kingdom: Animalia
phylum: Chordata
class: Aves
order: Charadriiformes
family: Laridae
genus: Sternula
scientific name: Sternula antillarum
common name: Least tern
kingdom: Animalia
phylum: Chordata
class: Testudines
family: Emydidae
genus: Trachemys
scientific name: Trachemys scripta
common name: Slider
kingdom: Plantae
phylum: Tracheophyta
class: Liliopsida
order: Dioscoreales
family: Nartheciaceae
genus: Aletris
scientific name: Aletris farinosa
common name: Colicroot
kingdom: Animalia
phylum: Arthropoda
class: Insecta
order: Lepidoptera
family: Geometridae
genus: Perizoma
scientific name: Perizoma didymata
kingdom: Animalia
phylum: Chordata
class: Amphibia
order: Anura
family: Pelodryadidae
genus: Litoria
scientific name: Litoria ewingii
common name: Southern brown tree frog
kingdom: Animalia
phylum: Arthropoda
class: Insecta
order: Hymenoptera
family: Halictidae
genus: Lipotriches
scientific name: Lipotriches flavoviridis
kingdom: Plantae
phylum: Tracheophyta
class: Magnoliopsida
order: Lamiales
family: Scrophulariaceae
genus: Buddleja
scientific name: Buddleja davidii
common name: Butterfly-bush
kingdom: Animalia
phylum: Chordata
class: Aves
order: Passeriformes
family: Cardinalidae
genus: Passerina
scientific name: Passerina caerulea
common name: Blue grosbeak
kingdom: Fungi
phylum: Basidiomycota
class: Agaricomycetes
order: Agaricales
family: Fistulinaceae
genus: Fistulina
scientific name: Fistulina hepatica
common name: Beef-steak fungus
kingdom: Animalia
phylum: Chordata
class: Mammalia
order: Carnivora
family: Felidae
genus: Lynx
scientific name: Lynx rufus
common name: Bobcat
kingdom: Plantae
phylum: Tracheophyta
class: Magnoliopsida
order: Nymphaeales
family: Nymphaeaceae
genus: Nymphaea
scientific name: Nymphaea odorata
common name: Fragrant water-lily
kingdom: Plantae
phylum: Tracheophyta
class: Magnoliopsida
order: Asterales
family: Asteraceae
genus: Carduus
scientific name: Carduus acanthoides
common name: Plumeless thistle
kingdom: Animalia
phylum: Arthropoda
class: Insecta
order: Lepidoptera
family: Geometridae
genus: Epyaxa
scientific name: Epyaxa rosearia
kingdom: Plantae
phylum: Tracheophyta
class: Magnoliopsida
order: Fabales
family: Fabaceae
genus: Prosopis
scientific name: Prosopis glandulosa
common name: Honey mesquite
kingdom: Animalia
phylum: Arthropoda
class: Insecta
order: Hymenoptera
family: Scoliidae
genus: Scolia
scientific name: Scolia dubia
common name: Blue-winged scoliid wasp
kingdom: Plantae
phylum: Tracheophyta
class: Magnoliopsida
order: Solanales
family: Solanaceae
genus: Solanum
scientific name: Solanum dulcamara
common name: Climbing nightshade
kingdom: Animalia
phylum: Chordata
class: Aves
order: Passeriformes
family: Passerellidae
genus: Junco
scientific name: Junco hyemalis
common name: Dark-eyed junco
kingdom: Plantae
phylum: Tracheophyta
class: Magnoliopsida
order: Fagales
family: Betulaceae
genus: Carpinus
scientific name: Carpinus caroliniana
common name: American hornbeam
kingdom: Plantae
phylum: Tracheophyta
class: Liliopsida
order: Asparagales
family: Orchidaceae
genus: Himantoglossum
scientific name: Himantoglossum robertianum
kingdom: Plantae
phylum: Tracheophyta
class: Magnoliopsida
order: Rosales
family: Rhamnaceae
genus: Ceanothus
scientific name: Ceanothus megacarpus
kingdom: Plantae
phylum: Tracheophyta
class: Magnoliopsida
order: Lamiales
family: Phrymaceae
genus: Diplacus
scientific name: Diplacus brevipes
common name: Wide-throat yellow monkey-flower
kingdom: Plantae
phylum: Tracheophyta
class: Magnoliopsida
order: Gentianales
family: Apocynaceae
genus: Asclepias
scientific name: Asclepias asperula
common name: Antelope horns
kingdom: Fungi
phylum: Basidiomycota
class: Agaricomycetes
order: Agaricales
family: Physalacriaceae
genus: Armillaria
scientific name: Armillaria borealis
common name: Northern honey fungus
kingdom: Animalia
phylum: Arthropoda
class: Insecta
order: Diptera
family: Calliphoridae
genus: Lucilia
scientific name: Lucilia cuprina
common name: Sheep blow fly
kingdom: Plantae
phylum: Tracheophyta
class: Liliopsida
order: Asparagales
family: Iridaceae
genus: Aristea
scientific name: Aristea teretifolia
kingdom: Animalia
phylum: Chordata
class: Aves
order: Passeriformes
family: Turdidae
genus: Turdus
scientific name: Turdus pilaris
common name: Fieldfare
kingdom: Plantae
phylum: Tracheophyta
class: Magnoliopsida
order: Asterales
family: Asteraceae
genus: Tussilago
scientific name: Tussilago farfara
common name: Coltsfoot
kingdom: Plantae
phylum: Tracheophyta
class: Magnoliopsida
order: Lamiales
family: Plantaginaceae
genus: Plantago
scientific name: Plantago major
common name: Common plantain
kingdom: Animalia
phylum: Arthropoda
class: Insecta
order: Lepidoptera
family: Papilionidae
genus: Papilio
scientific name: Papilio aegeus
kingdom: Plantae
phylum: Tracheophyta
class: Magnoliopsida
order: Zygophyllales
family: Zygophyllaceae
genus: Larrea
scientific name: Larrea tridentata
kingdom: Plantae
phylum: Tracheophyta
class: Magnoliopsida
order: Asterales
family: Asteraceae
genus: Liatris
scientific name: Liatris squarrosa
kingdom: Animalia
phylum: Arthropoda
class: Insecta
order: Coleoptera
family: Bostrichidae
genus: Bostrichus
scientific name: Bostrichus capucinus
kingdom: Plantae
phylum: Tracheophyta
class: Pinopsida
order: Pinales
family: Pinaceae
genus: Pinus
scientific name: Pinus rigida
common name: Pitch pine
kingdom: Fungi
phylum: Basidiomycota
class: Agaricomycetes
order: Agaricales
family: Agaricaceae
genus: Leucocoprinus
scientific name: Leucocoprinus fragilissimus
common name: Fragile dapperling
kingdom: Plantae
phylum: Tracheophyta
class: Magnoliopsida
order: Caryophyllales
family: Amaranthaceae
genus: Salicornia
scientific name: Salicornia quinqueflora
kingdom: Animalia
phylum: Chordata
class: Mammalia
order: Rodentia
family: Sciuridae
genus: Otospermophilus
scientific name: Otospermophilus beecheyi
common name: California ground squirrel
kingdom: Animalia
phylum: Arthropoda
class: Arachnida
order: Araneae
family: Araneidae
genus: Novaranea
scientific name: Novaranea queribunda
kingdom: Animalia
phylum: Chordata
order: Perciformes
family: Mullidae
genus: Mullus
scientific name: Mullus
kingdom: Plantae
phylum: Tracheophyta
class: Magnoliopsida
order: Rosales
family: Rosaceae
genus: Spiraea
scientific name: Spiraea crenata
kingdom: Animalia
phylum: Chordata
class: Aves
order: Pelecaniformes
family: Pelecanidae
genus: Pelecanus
----
**The request**
Reproduce every line of the records above word for word, keeping them in the same order.

**Answer**
kingdom: Animalia
phylum: Chordata
class: Aves
order: Charadriiformes
family: Laridae
genus: Sternula
scientific name: Sternula antillarum
common name: Least tern
kingdom: Animalia
phylum: Chordata
class: Testudines
family: Emydidae
genus: Trachemys
scientific name: Trachemys scripta
common name: Slider
kingdom: Plantae
phylum: Tracheophyta
class: Liliopsida
order: Dioscoreales
family: Nartheciaceae
genus: Aletris
scientific name: Aletris farinosa
common name: Colicroot
kingdom: Animalia
phylum: Arthropoda
class: Insecta
order: Lepidoptera
family: Geometridae
genus: Perizoma
scientific name: Perizoma didymata
kingdom: Animalia
phylum: Chordata
class: Amphibia
order: Anura
family: Pelodryadidae
genus: Litoria
scientific name: Litoria ewingii
common name: Southern brown tree frog
kingdom: Animalia
phylum: Arthropoda
class: Insecta
order: Hymenoptera
family: Halictidae
genus: Lipotriches
scientific name: Lipotriches flavoviridis
kingdom: Plantae
phylum: Tracheophyta
class: Magnoliopsida
order: Lamiales
family: Scrophulariaceae
genus: Buddleja
scientific name: Buddleja davidii
common name: Butterfly-bush
kingdom: Animalia
phylum: Chordata
class: Aves
order: Passeriformes
family: Cardinalidae
genus: Passerina
scientific name: Passerina caerulea
common name: Blue grosbeak
kingdom: Fungi
phylum: Basidiomycota
class: Agaricomycetes
order: Agaricales
family: Fistulinaceae
genus: Fistulina
scientific name: Fistulina hepatica
common name: Beef-steak fungus
kingdom: Animalia
phylum: Chordata
class: Mammalia
order: Carnivora
family: Felidae
genus: Lynx
scientific name: Lynx rufus
common name: Bobcat
kingdom: Plantae
phylum: Tracheophyta
class: Magnoliopsida
order: Nymphaeales
family: Nymphaeaceae
genus: Nymphaea
scientific name: Nymphaea odorata
common name: Fragrant water-lily
kingdom: Plantae
phylum: Tracheophyta
class: Magnoliopsida
order: Asterales
family: Asteraceae
genus: Carduus
scientific name: Carduus acanthoides
common name: Plumeless thistle
kingdom: Animalia
phylum: Arthropoda
class: Insecta
order: Lepidoptera
family: Geometridae
genus: Epyaxa
scientific name: Epyaxa rosearia
kingdom: Plantae
phylum: Tracheophyta
class: Magnoliopsida
order: Fabales
family: Fabaceae
genus: Prosopis
scientific name: Prosopis glandulosa
common name: Honey mesquite
kingdom: Animalia
phylum: Arthropoda
class: Insecta
order: Hymenoptera
family: Scoliidae
genus: Scolia
scientific name: Scolia dubia
common name: Blue-winged scoliid wasp
kingdom: Plantae
phylum: Tracheophyta
class: Magnoliopsida
order: Solanales
family: Solanaceae
genus: Solanum
scientific name: Solanum dulcamara
common name: Climbing nightshade
kingdom: Animalia
phylum: Chordata
class: Aves
order: Passeriformes
family: Passerellidae
genus: Junco
scientific name: Junco hyemalis
common name: Dark-eyed junco
kingdom: Plantae
phylum: Tracheophyta
class: Magnoliopsida
order: Fagales
family: Betulaceae
genus: Carpinus
scientific name: Carpinus caroliniana
common name: American hornbeam
kingdom: Plantae
phylum: Tracheophyta
class: Liliopsida
order: Asparagales
family: Orchidaceae
genus: Himantoglossum
scientific name: Himantoglossum robertianum
kingdom: Plantae
phylum: Tracheophyta
class: Magnoliopsida
order: Rosales
family: Rhamnaceae
genus: Ceanothus
scientific name: Ceanothus megacarpus
kingdom: Plantae
phylum: Tracheophyta
class: Magnoliopsida
order: Lamiales
family: Phrymaceae
genus: Diplacus
scientific name: Diplacus brevipes
common name: Wide-throat yellow monkey-flower
kingdom: Plantae
phylum: Tracheophyta
class: Magnoliopsida
order: Gentianales
family: Apocynaceae
genus: Asclepias
scientific name: Asclepias asperula
common name: Antelope horns
kingdom: Fungi
phylum: Basidiomycota
class: Agaricomycetes
order: Agaricales
family: Physalacriaceae
genus: Armillaria
scientific name: Armillaria borealis
common name: Northern honey fungus
kingdom: Animalia
phylum: Arthropoda
class: Insecta
order: Diptera
family: Calliphoridae
genus: Lucilia
scientific name: Lucilia cuprina
common name: Sheep blow fly
kingdom: Plantae
phylum: Tracheophyta
class: Liliopsida
order: Asparagales
family: Iridaceae
genus: Aristea
scientific name: Aristea teretifolia
kingdom: Animalia
phylum: Chordata
class: Aves
order: Passeriformes
family: Turdidae
genus: Turdus
scientific name: Turdus pilaris
common name: Fieldfare
kingdom: Plantae
phylum: Tracheophyta
class: Magnoliopsida
order: Asterales
family: Asteraceae
genus: Tussilago
scientific name: Tussilago farfara
common name: Coltsfoot
kingdom: Plantae
phylum: Tracheophyta
class: Magnoliopsida
order: Lamiales
family: Plantaginaceae
genus: Plantago
scientific name: Plantago major
common name: Common plantain
kingdom: Animalia
phylum: Arthropoda
class: Insecta
order: Lepidoptera
family: Papilionidae
genus: Papilio
scientific name: Papilio aegeus
kingdom: Plantae
phylum: Tracheophyta
class: Magnoliopsida
order: Zygophyllales
family: Zygophyllaceae
genus: Larrea
scientific name: Larrea tridentata
kingdom: Plantae
phylum: Tracheophyta
class: Magnoliopsida
order: Asterales
family: Asteraceae
genus: Liatris
scientific name: Liatris squarrosa
kingdom: Animalia
phylum: Arthropoda
class: Insecta
order: Coleoptera
family: Bostrichidae
genus: Bostrichus
scientific name: Bostrichus capucinus
kingdom: Plantae
phylum: Tracheophyta
class: Pinopsida
order: Pinales
family: Pinaceae
genus: Pinus
scientific name: Pinus rigida
common name: Pitch pine
kingdom: Fungi
phylum: Basidiomycota
class: Agaricomycetes
order: Agaricales
family: Agaricaceae
genus: Leucocoprinus
scientific name: Leucocoprinus fragilissimus
common name: Fragile dapperling
kingdom: Plantae
phylum: Tracheophyta
class: Magnoliopsida
order: Caryophyllales
family: Amaranthaceae
genus: Salicornia
scientific name: Salicornia quinqueflora
kingdom: Animalia
phylum: Chordata
class: Mammalia
order: Rodentia
family: Sciuridae
genus: Otospermophilus
scientific name: Otospermophilus beecheyi
common name: California ground squirrel
kingdom: Animalia
phylum: Arthropoda
class: Arachnida
order: Araneae
family: Araneidae
genus: Novaranea
scientific name: Novaranea queribunda
kingdom: Animalia
phylum: Chordata
order: Perciformes
family: Mullidae
genus: Mullus
scientific name: Mullus
kingdom: Plantae
phylum: Tracheophyta
class: Magnoliopsida
order: Rosales
family: Rosaceae
genus: Spiraea
scientific name: Spiraea crenata
kingdom: Animalia
phylum: Chordata
class: Aves
order: Pelecaniformes
family: Pelecanidae
genus: Pelecanus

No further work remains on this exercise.